Six Silver Bullets

I’ve gotten a lot of email feedback on two bugs that I felt I would relay to the community in the interest of saving everyone some time. Both involve naming agents, specifically, the white and green agents.

The first isn’t really a bug, but it mislead so many people I thought I would alert the general community to the fact that The white agent’s name doesn’t actually change her behavior. She is ALWAYS going to be your enemy. She hates you. You really are a terrible person, aren’t you?

The second is, unfortunately, a bug. The band, in the nightclub, has the wrong first name for the green agent. They think her name is Vivian. Her name is actually Andrea.

thanks to the players for pointing this out.

Herr.M above is the first person to beat this game. In fact, he beat all my playtesters…impressive work.

There are still four slots open to be forever memorialized on my website.

Thanks for all the feedback by the way. I plan to re-release this game after the contest with a more robust parser, so any nitpicky problems with commands that really ought to work is appreciated.

I’ve also posted a review of the game on my blog.

A Small Postmortem.

First off, thank you everyone who played, especially people who wrote me with feedback (or wrote reviews with feedback). While I am an avid player of interactive fiction, and I have made IF works before, this was my first time in any sort of contest, and the first time I tried to make a game for anything more than a small circle of friends. This is, truthfully, a game I thought of more than a decade ago, which took me a very long time to get around to writing. It matters a great deal to me, and I hope that shows.

All in all, I am very happy with what I created here, and most of the reviews suggest I captured the story I set out to tell: A weird and uncomfortable quest toward what feels like certain doom. Three people, that I know of, were able to unravel the mystery. What they found is their secret to tell, or not.

Based on the reviews, there are two things I need to do better:

  1. employ a vastly better parser
  2. do a much better job describing and selling the game

I plan to use the feedback I received to improve the game over the next month, and release an update.
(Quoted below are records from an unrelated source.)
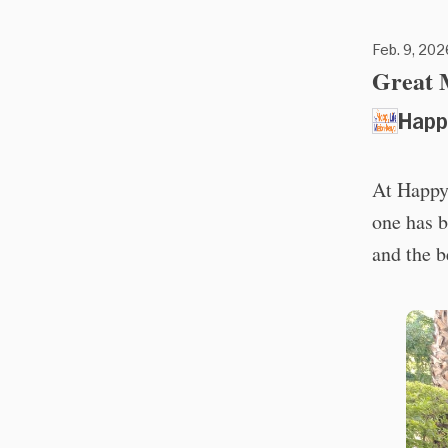
Feb. 9, 202
Great M
Happ
At Happy
one has b
and the 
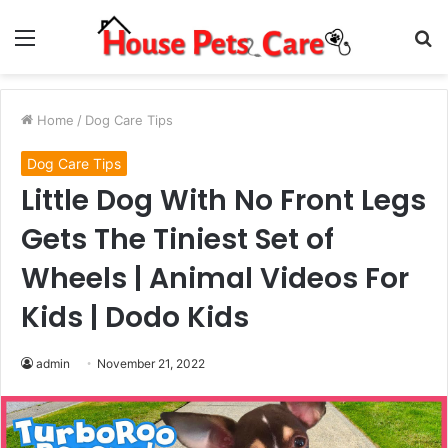
Menu
S
fo
Home
/
Dog Care Tips
Dog Care Tips
Little Dog With No Front Legs
Gets The Tiniest Set of
Wheels | Animal Videos For
Kids | Dodo Kids
admin
November 21, 2022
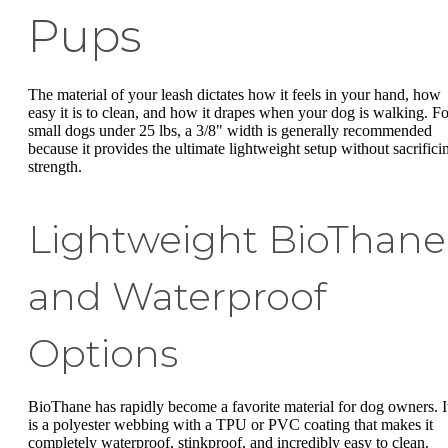
Pups
The material of your leash dictates how it feels in your hand, how
easy it is to clean, and how it drapes when your dog is walking. Fo
small dogs under 25 lbs, a 3/8" width is generally recommended
because it provides the ultimate lightweight setup without sacrifici
strength.
Lightweight BioThane
and Waterproof
Options
BioThane has rapidly become a favorite material for dog owners. I
is a polyester webbing with a TPU or PVC coating that makes it
completely waterproof, stinkproof, and incredibly easy to clean.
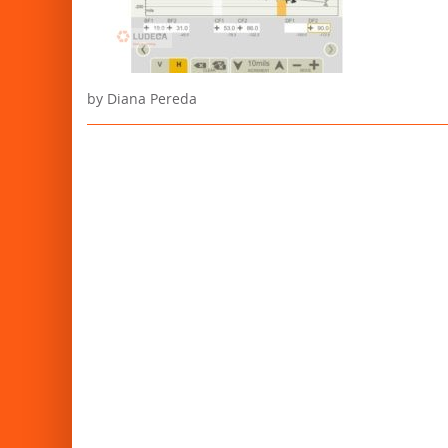
by Diana Pereda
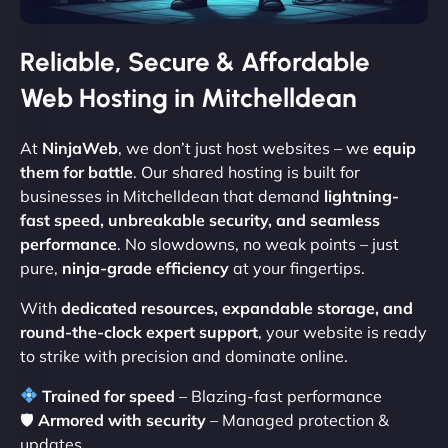
Reliable, Secure & Affordable
Web Hosting in Mitchelldean
At
NinjaWeb
, we don’t just host websites – we
equip
them for battle
. Our shared hosting is built for
businesses in Mitchelldean that demand
lightning-
fast speed, unbreakable security, and seamless
performance
. No slowdowns, no weak points – just
pure,
ninja-grade efficiency
at your fingertips.
With
dedicated resources, expandable storage, and
round-the-clock expert support
, your website is ready
to strike with precision and dominate online.
Trained for speed
– Blazing-fast performance
🛡
Armored with security
– Managed protection &
updates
The parser will still probably be far “stingier” than most games, but this will hopefully cut down on the maddening “guess the verb” issues.

I’m already well underway with my submission for next year’s IFCOMP, which will be choice based and (mostly) happy, rather than parser-based and full of nightmarish despair. I’m looking forward to seeing all of you again then.

I’ll post a link to the new versions of the game when it appears.

Well, at the risk of repeating myself: I think this shows. Maybe your game is slightly rough around the edges, which is what might have scared off a lot of people (besides the Windows only client and maybe to a lesser degree the description), but once you look behind the veil there is quite an exceptional view.

This was one of my favorite games in the competition, as well as the one I spent the most time playing. Yes, it is “rough around the edges.” But it does such a wonderful job of holding out the temptation of “Let me play just one more time and try this idea” - again and again, as you slowly uncover layer after layer of what’s really going on. Very fun.